Fechamento da rota estratégica impulsiona petróleo e leva governo a subsidiar diesel para conter impactos no Brasil

Por Redação

REDAÇÃO

07/04/2026 • 17:33 • Atualizado em 07/04/2026 • 17:33

Estreito de Ormuz
Estreito de Ormuz - Foto: REUTERS/Dado Ruvic

A escalada do conflito no Oriente Médio, com impacto direto sobre o Estreito de Hormuz, já provoca reflexos na economia global e no bolso do consumidor brasileiro. Considerada uma das principais rotas de transporte de petróleo do mundo, a região concentra entre 25% e 30% de todo o petróleo comercializado globalmente. Com o estreito fechado, a oferta foi afetada e os preços dispararam.

O barril do petróleo tipo Brent voltou a subir e já é cotado na casa dos 110 dólares, pressionando o custo dos combustíveis em diversos países. No Brasil, o efeito é imediato: aumento do diesel, elevação do frete e impacto em cadeia sobre produtos e serviços.

Diante desse cenário, o governo federal prepara uma medida provisória para tentar conter os efeitos da alta. O texto, que deve ser publicado ainda hoje, prevê a ampliação do subsídio ao diesel importado no valor de R$ 1,20 por litro. O custo será dividido entre a União, responsável por metade, e os estados, que arcarão com a outra parte.

A iniciativa tem caráter emergencial e deve vigorar inicialmente por dois meses, com o objetivo de garantir o abastecimento interno em meio à volatilidade do mercado internacional. O Brasil ainda depende de importações para atender cerca de 30% da demanda por diesel, o que torna o país sensível a oscilações externas.

Além do subsídio, o pacote inclui a redução de tributos. O governo também anunciou a zeragem de PIS e Cofins sobre o diesel e o querosene de aviação, buscando aliviar a pressão sobre os preços.

Segundo integrantes da equipe econômica, o Brasil enfrenta os efeitos da crise em menor intensidade do que outros países, graças a fatores como a produção interna de petróleo, impulsionada pelo pré-sal, e a adoção de medidas para ampliar a oferta. Ainda assim, os impactos são inevitáveis.

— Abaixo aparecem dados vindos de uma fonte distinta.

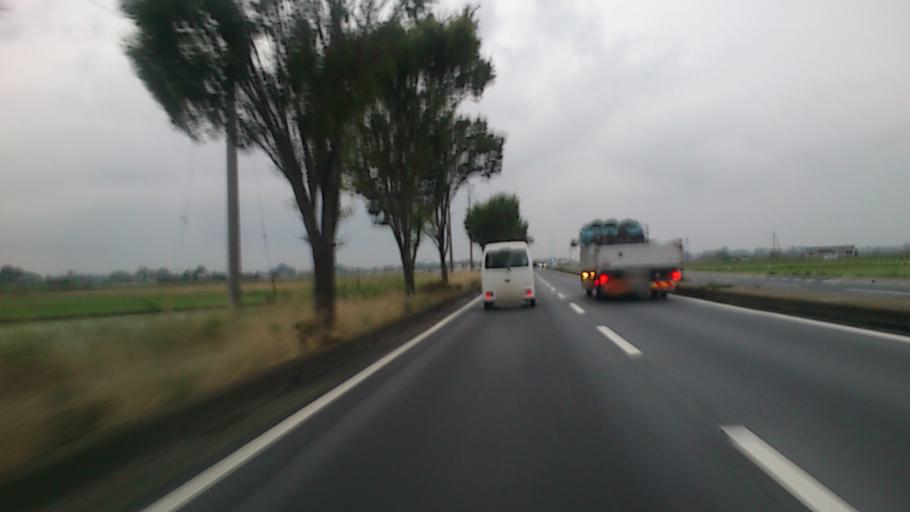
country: JP
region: Saitama
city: Hanyu
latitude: 36.1537
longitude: 139.5047
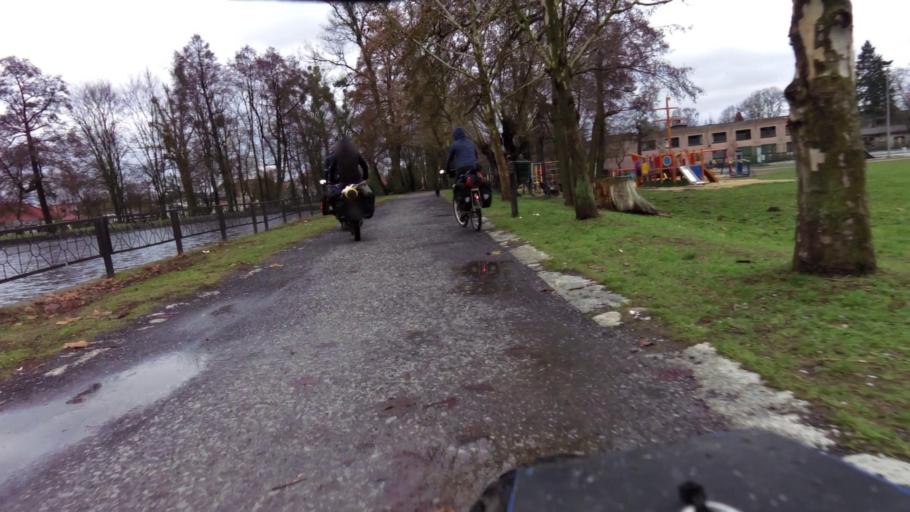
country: PL
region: Lubusz
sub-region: Powiat gorzowski
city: Witnica
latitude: 52.6761
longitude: 14.8961
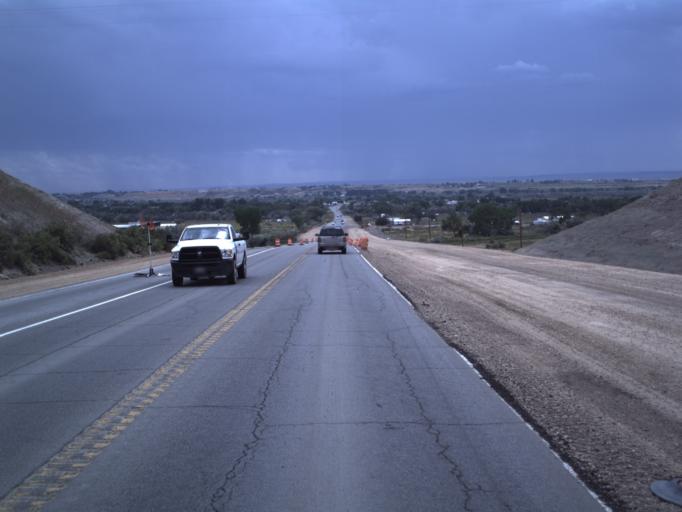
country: US
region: Utah
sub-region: Duchesne County
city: Roosevelt
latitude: 40.2178
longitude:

Na prática, consumidores já sentem o aumento nos postos de combustível. Caminhoneiros estão entre os mais afetados, por dependerem diretamente do diesel, mas a alta também atinge outros combustíveis, como o etanol, que sofre influência indireta da pressão do mercado.

O cenário segue instável e depende da evolução do conflito no Oriente Médio e da reabertura do Estreito de Hormuz. Até lá, a tendência é de manutenção da volatilidade nos preços e de novas medidas emergenciais para conter os impactos econômicos.